Requisitos do exercício » Transcreva novamente o trecho do texto sobre a nomeação de António Costa de "A nomeação do" a "no Médio Oriente.", trocando "jantar" por "almoço".

Excerto selecionado »
==========
António Costa foi esta quinta-feira nomeado futuro presidente do Conselho Europeu. O socialista tem tudo pronto para suceder a Charles Michel e chegar a um cargo que nunca escondeu ambicionar. Recebe um mandato de dois anos e meio que pode vir a ser renovado por igual período de tempo. Formalmente, no entanto, a tomada de posse só acontece a 1 de dezembro.
A nomeação do socialista — o primeiro a ocupar o cargo — acontece depois de um Conselho Europeu longo, que arrancou às três da tarde e demorou mais de nove horas. A discussão sobre os três ‘top jobs’ em apreço — presidente da Comissão Europeia, Alto Representante e presidente do Conselho Europeu — só surgiu ao jantar, depois de os chefes de Governo e de Estado terem discutido a guerra na Ucrânia e a situação no Médio Oriente.
Para já, Costa fica por dois anos e meio e depois logo se vê — foi essa a solução de compromisso a que se chegou depois de o PPE ter chegado a exigir ficar com a segunda metade do mandato. No entanto, e tal como explicava aqui o Observador, quem conhece bem as dinâmicas da bolha europeia, e quem conhece as capacidades negociais de António Costa, diz que esta solução não será um drama para o antigo primeiro-ministro.
==========
(Itens do conjunto de dados)
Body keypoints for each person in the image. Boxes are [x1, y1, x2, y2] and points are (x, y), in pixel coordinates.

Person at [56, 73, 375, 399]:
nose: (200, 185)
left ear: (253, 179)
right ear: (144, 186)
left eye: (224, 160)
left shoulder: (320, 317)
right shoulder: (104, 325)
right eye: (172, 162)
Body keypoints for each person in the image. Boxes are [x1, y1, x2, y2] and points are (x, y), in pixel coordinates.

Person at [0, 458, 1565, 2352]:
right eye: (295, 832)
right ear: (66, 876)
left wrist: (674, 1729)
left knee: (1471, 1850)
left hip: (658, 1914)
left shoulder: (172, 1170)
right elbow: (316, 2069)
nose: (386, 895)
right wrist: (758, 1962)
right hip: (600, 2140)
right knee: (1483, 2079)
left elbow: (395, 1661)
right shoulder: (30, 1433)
==========
Resultado obtido »
A nomeação do socialista — o primeiro a ocupar o cargo — acontece depois de um Conselho Europeu longo, que arrancou às três da tarde e demorou mais de nove horas. A discussão sobre os três ‘top jobs’ em apreço — presidente da Comissão Europeia, Alto Representante e presidente do Conselho Europeu — só surgiu ao almoço, depois de os chefes de Governo e de Estado terem discutido a guerra na Ucrânia e a situação no Médio Oriente.